Task objective |
Render the lines below, from the first one through the line that contains "genus: Baccharis", as a Markdown table with a Row column giving each row's number and an Entry column holding the line. Leave out any blank lines.
## BEGIN
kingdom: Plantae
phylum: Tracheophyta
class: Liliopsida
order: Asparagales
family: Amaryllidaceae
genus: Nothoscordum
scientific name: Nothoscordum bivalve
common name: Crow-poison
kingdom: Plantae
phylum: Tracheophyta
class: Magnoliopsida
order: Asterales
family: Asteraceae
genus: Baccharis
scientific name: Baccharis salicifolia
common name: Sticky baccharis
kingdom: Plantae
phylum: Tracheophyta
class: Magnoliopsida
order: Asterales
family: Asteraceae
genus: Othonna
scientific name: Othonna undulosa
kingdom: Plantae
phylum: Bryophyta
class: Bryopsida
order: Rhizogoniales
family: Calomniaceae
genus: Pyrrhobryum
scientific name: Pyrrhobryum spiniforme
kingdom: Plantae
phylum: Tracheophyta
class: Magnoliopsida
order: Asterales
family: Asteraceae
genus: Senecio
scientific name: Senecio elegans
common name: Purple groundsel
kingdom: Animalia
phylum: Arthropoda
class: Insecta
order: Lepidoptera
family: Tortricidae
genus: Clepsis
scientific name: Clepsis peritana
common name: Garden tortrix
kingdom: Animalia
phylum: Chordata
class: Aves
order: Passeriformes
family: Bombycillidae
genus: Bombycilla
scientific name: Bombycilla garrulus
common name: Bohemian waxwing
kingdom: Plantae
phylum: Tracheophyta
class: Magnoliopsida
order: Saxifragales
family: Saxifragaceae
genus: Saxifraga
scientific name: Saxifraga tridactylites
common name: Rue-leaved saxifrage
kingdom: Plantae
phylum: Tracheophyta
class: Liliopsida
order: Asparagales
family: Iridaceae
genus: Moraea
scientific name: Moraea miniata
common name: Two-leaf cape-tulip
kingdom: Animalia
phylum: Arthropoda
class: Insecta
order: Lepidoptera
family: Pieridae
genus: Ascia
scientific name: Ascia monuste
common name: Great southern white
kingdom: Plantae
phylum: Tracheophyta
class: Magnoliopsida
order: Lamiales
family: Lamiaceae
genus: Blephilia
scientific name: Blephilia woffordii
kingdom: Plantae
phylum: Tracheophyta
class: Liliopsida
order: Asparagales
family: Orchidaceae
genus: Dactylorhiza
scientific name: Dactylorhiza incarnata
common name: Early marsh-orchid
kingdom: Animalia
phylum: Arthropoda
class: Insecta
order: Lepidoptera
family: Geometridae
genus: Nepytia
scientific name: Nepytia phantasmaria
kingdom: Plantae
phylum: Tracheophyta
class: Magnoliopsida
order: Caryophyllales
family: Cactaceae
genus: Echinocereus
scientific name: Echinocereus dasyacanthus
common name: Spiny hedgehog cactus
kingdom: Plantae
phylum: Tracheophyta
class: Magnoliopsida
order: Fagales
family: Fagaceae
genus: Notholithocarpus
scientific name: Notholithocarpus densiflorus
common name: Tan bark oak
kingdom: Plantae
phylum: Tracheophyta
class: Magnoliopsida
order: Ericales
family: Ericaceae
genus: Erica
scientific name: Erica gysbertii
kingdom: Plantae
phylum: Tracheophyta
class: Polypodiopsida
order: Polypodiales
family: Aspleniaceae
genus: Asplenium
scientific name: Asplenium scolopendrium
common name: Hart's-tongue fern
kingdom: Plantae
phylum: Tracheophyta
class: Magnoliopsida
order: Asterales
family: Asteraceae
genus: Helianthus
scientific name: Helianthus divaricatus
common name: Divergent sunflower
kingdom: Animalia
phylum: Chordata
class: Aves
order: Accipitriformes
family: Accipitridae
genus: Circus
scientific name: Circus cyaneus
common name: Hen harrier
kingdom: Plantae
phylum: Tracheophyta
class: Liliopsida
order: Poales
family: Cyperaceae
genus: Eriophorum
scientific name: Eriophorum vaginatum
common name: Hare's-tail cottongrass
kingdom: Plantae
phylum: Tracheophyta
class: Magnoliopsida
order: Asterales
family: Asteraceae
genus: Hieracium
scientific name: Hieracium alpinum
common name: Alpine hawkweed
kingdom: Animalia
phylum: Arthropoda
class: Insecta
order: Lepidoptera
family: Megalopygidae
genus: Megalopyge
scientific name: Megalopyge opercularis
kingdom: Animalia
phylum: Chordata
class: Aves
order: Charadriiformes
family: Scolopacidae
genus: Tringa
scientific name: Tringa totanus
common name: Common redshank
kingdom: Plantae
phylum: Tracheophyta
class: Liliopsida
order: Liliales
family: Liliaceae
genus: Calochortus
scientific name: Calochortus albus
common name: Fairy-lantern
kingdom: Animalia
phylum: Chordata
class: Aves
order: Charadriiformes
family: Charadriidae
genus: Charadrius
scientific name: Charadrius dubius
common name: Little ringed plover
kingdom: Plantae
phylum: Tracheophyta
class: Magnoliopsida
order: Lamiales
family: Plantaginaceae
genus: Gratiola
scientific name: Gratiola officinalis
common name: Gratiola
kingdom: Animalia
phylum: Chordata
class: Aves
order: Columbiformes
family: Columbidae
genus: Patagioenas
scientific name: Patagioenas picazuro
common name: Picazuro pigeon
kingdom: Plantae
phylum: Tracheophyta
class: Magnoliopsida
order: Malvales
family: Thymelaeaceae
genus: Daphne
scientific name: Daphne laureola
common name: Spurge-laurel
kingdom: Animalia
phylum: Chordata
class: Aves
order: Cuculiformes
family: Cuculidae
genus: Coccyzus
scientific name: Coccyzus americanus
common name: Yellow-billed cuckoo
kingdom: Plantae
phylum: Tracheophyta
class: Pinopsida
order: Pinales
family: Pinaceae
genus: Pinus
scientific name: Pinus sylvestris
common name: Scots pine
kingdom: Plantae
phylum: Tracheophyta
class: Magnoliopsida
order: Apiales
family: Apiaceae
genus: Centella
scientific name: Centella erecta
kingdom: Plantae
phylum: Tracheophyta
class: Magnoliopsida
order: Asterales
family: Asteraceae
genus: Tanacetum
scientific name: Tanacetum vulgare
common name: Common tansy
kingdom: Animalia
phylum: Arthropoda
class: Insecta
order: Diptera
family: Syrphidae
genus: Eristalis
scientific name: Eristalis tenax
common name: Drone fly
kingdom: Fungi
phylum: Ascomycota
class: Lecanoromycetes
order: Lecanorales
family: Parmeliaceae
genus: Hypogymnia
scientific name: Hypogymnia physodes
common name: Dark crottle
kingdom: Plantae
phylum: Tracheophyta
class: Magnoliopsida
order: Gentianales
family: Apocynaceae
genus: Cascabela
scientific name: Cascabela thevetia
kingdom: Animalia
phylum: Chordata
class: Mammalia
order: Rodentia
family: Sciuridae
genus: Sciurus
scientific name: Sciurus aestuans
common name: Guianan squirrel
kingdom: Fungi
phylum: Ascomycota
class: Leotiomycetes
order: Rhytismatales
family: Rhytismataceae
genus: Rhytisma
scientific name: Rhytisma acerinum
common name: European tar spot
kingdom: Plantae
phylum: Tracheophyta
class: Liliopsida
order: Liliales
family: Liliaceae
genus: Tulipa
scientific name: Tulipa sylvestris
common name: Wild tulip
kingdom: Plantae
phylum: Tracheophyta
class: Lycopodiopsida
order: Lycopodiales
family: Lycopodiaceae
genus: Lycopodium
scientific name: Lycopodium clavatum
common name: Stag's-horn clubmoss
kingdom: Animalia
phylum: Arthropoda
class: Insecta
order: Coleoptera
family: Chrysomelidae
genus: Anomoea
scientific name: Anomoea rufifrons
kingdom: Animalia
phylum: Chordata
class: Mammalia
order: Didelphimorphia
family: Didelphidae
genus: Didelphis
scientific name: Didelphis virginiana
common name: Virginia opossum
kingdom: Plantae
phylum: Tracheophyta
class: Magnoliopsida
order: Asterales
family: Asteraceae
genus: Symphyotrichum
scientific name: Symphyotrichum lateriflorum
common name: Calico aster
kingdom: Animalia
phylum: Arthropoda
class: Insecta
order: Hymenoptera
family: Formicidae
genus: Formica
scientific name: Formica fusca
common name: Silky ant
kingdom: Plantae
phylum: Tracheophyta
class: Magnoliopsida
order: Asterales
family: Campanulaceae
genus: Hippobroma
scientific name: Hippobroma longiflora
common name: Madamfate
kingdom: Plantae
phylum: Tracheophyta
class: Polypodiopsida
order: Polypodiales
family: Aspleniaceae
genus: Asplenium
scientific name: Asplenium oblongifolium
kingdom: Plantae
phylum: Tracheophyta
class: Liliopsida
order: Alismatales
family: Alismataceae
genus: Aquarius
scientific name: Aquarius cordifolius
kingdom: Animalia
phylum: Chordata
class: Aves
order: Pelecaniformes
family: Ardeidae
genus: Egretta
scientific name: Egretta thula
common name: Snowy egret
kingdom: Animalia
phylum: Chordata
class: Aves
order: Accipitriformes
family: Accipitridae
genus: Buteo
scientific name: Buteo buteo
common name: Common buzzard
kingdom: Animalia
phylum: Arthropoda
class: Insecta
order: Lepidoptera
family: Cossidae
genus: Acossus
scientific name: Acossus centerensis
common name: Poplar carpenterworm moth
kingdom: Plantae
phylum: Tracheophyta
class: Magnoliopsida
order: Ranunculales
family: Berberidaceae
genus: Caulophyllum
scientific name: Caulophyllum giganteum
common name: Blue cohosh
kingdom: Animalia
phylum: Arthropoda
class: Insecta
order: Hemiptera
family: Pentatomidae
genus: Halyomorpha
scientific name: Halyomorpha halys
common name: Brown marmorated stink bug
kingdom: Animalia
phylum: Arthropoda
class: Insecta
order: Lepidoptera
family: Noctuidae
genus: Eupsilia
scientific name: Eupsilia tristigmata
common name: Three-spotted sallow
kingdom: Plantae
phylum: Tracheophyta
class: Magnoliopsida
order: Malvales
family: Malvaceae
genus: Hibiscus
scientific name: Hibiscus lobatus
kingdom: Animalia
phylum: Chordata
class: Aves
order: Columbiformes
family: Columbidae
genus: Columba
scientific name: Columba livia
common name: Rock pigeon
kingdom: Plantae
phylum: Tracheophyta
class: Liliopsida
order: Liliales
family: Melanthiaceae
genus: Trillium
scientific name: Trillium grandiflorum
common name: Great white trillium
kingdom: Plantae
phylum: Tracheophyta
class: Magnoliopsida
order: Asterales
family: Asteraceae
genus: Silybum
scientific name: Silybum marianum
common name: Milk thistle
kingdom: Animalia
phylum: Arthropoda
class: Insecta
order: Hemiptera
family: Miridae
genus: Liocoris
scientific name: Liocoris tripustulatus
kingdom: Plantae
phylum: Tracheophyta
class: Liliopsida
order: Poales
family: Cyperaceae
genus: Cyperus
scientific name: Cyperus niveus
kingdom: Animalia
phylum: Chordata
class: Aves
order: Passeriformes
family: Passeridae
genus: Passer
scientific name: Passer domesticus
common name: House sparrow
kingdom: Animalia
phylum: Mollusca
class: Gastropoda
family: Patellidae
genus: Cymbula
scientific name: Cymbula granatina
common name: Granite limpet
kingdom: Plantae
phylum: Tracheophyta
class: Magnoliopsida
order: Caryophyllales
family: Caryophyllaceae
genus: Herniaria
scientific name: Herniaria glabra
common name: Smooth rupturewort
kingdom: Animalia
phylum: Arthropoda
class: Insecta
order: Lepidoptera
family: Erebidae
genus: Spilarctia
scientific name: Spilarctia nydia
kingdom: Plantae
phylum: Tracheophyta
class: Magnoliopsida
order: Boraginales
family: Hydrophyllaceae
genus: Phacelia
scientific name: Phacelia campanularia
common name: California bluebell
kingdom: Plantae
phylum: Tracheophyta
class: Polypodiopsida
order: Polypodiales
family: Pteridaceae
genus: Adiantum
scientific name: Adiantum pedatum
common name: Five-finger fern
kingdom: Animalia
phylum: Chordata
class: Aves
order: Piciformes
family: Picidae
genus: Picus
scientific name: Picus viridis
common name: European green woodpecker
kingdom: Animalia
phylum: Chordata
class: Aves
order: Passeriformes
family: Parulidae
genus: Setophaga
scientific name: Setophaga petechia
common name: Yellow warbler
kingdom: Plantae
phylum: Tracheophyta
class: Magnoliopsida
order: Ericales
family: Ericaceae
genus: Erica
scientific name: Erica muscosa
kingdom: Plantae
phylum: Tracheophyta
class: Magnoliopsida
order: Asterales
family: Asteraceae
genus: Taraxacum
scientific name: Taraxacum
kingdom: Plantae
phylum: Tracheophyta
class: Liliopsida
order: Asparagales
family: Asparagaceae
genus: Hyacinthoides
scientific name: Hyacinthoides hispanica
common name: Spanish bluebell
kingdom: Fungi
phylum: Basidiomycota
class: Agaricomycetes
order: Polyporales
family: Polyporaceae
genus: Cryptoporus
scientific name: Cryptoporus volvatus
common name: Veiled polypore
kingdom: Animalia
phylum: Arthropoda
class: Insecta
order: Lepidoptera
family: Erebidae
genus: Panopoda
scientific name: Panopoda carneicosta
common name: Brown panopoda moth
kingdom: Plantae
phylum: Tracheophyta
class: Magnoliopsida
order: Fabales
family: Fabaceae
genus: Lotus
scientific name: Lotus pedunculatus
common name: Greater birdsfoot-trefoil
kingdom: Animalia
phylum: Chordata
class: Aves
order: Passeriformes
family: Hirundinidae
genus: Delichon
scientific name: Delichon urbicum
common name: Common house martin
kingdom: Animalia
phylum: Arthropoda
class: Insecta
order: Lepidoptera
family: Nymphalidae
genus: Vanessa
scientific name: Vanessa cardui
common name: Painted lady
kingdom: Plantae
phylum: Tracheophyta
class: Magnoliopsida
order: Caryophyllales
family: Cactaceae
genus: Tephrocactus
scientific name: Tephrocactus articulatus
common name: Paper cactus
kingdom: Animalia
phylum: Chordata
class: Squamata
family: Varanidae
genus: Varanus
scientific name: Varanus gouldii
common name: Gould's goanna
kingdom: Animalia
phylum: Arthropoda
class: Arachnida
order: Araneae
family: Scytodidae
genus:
## END
Response below |
| Row | Entry |
|---|---|
| 1 | kingdom: Plantae |
| 2 | phylum: Tracheophyta |
| 3 | class: Liliopsida |
| 4 | order: Asparagales |
| 5 | family: Amaryllidaceae |
| 6 | genus: Nothoscordum |
| 7 | scientific name: Nothoscordum bivalve |
| 8 | common name: Crow-poison |
| 9 | kingdom: Plantae |
| 10 | phylum: Tracheophyta |
| 11 | class: Magnoliopsida |
| 12 | order: Asterales |
| 13 | family: Asteraceae |
| 14 | genus: Baccharis |